Bremer SPD wählt Landesvorsitzenden: Der Zurückhaltende
Reinhold Wetjen ist der einzige Kandidat bei der Wahl eines neuen Landesvorsitzenden der Bremer SPD. Wofür er steht, ist nicht einfach rauszukriegen.
Außerhalb der Bremer SPD ist Wetjen ein ziemlich unbeschriebenes Blatt. Mit Google findet man fast nichts über ihn. Auf Facebook hat er aktuell Fotos von der Reparatur von Wahlkampfplakaten gepostet. Selbst auf der Internetseite der Partei bleiben die Angaben bestenfalls spärlich.
„Ich möchte keine Interviews und Statements vor der Wahl abgeben, da es nicht zu meiner Person passt und auch nicht die Delegierten beeinflussen sollte, wenn ich schon vor der Wahl ‚werbe‘“, erklärte er auf eine Interview-Anfrage. Wofür er steht, werden die Delegierten vielleicht auf dem Landesparteitag erfahren, sofern sie ihn nicht aus parteiinternen Diskussionen kennen – immerhin ist er 68 Jahre alt und hat einige Jahre der Parteiarbeit auf dem Buckel.
Trotz seiner persönlichen Art, zu der öffentliche Positionierung nicht gehört, will Wetjen die Öffentlichkeitsarbeit der Partei verbessern. „Die Bremer SPD kann noch besser in den Medien vertreten sein“, heißt es in einem Papier zur Parteireform, das seine Handschrift trägt. Die Partei sei in den Stadtteilen präsent und aktiv – aber kein Mensch merke es. Das soll geändert werden – aber wie?
Ein „hauptamtlicher Medienreferent bzw. eine Referentin“ solle eingestellt werden. Bisher war die Pressearbeit der Partei Sache der Landesvorsitzenden und des Geschäftsführers. Das fiel neben der professionellen Medienarbeit der SenatorInnen kaum ins Gewicht: Dem Kandidaten Wetjen war es offenbar zu wenig.
Aufgabe dieser Person soll aber nicht die direkte Pressearbeit sein, sondern interne Schulungen in Medienarbeit und „Planung der Öffentlichkeitsarbeit der Untergliederungen“ durchzuführen.
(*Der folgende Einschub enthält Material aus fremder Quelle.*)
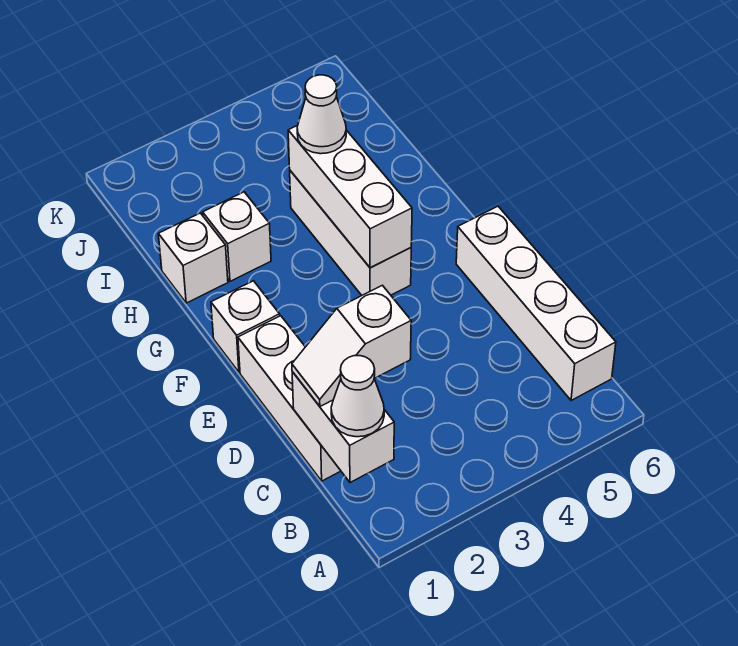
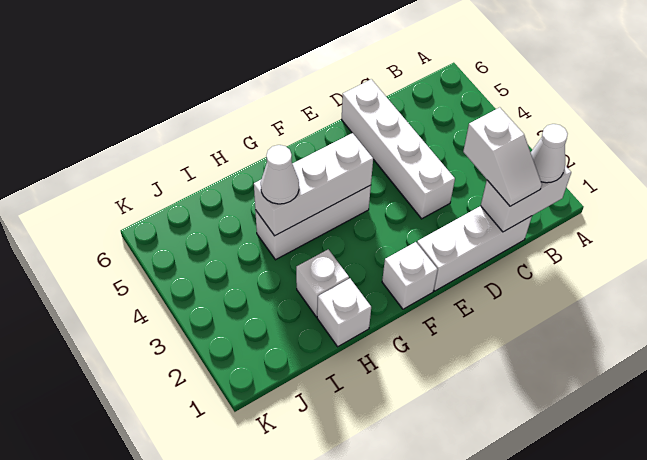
white brick B6:E6 level 1 -> white brick D3:D6 level 1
Ein „Medienbeirat“, nach Proporz der Untergliederungen zusammengesetzt, soll „Themen, Maßnahmen und Kampagnen“ vorschlagen.
Das klingt sehr nach Parteibürokratie, Wetjen ist sich dabei aber durchaus bewusst, dass die moderne Arbeitsform die der Projektarbeit ist. Die Parteiarbeit sollte mehr „in Arbeitskreisen und in (zeitlich befristeten) Projektgruppen“ stattfinden, heißt es in seinem Reformpapier.
Da kennt er sich aus. „Campaigner“ steht immerhin auf der SPD-Webseite, die ihn als Beisitzer des Vorstands des Unterbezirks Stadt vorstellt. Das meine Wahlkämpfe, erklärt er.
Seine Lehre als Betriebswirt hat Wetjen einst bei der „Nordsee“ in Bremerhaven gemacht und dann Industriekaufmann studiert. Die kommunalen Bremer Stadtwerke stellten ihn ein, da hat er dann bis zum Jahre 2000 gearbeitet – danach war er einige Jahre bei den Stadtwerken in Düsseldorf. Aus der Parteiarbeit hatte er sich da berufsbedingt weitgehend zurückgezogen.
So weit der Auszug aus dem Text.